§ **Data records**

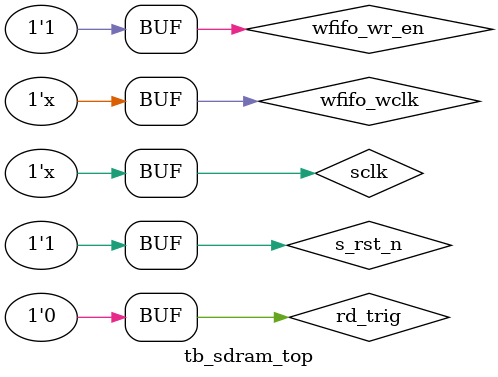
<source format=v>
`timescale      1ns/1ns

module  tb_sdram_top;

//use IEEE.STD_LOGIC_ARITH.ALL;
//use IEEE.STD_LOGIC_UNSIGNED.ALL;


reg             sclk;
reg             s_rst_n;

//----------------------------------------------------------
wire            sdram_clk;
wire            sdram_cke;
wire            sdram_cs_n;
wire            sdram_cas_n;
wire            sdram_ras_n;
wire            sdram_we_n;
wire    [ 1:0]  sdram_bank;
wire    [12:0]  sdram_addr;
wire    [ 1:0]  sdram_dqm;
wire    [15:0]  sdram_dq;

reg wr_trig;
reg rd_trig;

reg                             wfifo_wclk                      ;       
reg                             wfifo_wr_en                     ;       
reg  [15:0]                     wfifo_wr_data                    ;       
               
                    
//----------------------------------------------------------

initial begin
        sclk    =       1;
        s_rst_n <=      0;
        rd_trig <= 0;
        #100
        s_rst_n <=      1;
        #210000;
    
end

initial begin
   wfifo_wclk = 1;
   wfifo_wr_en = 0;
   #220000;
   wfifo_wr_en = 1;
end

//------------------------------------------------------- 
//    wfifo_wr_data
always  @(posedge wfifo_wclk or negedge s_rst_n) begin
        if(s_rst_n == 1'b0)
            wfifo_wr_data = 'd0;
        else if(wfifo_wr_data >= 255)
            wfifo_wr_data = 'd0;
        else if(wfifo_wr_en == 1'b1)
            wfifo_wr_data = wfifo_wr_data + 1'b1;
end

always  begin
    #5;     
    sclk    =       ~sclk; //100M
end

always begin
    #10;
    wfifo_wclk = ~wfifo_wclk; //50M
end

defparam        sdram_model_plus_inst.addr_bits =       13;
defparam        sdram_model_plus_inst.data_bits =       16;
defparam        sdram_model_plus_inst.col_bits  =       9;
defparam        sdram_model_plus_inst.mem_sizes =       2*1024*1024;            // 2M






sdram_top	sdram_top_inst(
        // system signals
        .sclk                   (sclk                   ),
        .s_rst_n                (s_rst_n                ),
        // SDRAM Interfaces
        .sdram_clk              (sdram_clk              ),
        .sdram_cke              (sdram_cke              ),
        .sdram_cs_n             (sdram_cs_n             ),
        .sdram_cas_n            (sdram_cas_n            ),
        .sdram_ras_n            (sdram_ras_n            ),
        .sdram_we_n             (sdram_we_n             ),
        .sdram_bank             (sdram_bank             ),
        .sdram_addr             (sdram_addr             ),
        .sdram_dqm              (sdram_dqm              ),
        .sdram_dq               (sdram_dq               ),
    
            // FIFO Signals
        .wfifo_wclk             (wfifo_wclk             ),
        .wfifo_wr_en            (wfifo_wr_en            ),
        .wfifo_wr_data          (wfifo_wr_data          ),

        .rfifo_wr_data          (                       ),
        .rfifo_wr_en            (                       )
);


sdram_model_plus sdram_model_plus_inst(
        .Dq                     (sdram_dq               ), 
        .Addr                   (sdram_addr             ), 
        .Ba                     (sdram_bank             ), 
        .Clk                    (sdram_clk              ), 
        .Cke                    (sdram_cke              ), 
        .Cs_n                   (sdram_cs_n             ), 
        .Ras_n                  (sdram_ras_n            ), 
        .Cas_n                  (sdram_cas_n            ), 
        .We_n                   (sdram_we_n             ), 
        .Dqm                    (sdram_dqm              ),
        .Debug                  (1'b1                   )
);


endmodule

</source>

§ **Problem details**
Please output each line above exactly and omit all images.

§ **Answer section**
<source format=v>
`timescale      1ns/1ns

module  tb_sdram_top;

//use IEEE.STD_LOGIC_ARITH.ALL;
//use IEEE.STD_LOGIC_UNSIGNED.ALL;


reg             sclk;
reg             s_rst_n;

//----------------------------------------------------------
wire            sdram_clk;
wire            sdram_cke;
wire            sdram_cs_n;
wire            sdram_cas_n;
wire            sdram_ras_n;
wire            sdram_we_n;
wire    [ 1:0]  sdram_bank;
wire    [12:0]  sdram_addr;
wire    [ 1:0]  sdram_dqm;
wire    [15:0]  sdram_dq;

reg wr_trig;
reg rd_trig;

reg                             wfifo_wclk                      ;       
reg                             wfifo_wr_en                     ;       
reg  [15:0]                     wfifo_wr_data                    ;       
               
                    
//----------------------------------------------------------

initial begin
        sclk    =       1;
        s_rst_n <=      0;
        rd_trig <= 0;
        #100
        s_rst_n <=      1;
        #210000;
    
end

initial begin
   wfifo_wclk = 1;
   wfifo_wr_en = 0;
   #220000;
   wfifo_wr_en = 1;
end

//------------------------------------------------------- 
//    wfifo_wr_data
always  @(posedge wfifo_wclk or negedge s_rst_n) begin
        if(s_rst_n == 1'b0)
            wfifo_wr_data = 'd0;
        else if(wfifo_wr_data >= 255)
            wfifo_wr_data = 'd0;
        else if(wfifo_wr_en == 1'b1)
            wfifo_wr_data = wfifo_wr_data + 1'b1;
end

always  begin
    #5;     
    sclk    =       ~sclk; //100M
end

always begin
    #10;
    wfifo_wclk = ~wfifo_wclk; //50M
end

defparam        sdram_model_plus_inst.addr_bits =       13;
defparam        sdram_model_plus_inst.data_bits =       16;
defparam        sdram_model_plus_inst.col_bits  =       9;
defparam        sdram_model_plus_inst.mem_sizes =       2*1024*1024;            // 2M






sdram_top	sdram_top_inst(
        // system signals
        .sclk                   (sclk                   ),
        .s_rst_n                (s_rst_n                ),
        // SDRAM Interfaces
        .sdram_clk              (sdram_clk              ),
        .sdram_cke              (sdram_cke              ),
        .sdram_cs_n             (sdram_cs_n             ),
        .sdram_cas_n            (sdram_cas_n            ),
        .sdram_ras_n            (sdram_ras_n            ),
        .sdram_we_n             (sdram_we_n             ),
        .sdram_bank             (sdram_bank             ),
        .sdram_addr             (sdram_addr             ),
        .sdram_dqm              (sdram_dqm              ),
        .sdram_dq               (sdram_dq               ),
    
            // FIFO Signals
        .wfifo_wclk             (wfifo_wclk             ),
        .wfifo_wr_en            (wfifo_wr_en            ),
        .wfifo_wr_data          (wfifo_wr_data          ),

        .rfifo_wr_data          (                       ),
        .rfifo_wr_en            (                       )
);


sdram_model_plus sdram_model_plus_inst(
        .Dq                     (sdram_dq               ), 
        .Addr                   (sdram_addr             ), 
        .Ba                     (sdram_bank             ), 
        .Clk                    (sdram_clk              ), 
        .Cke                    (sdram_cke              ), 
        .Cs_n                   (sdram_cs_n             ), 
        .Ras_n                  (sdram_ras_n            ), 
        .Cas_n                  (sdram_cas_n            ), 
        .We_n                   (sdram_we_n             ), 
        .Dqm                    (sdram_dqm              ),
        .Debug                  (1'b1                   )
);


endmodule

</source>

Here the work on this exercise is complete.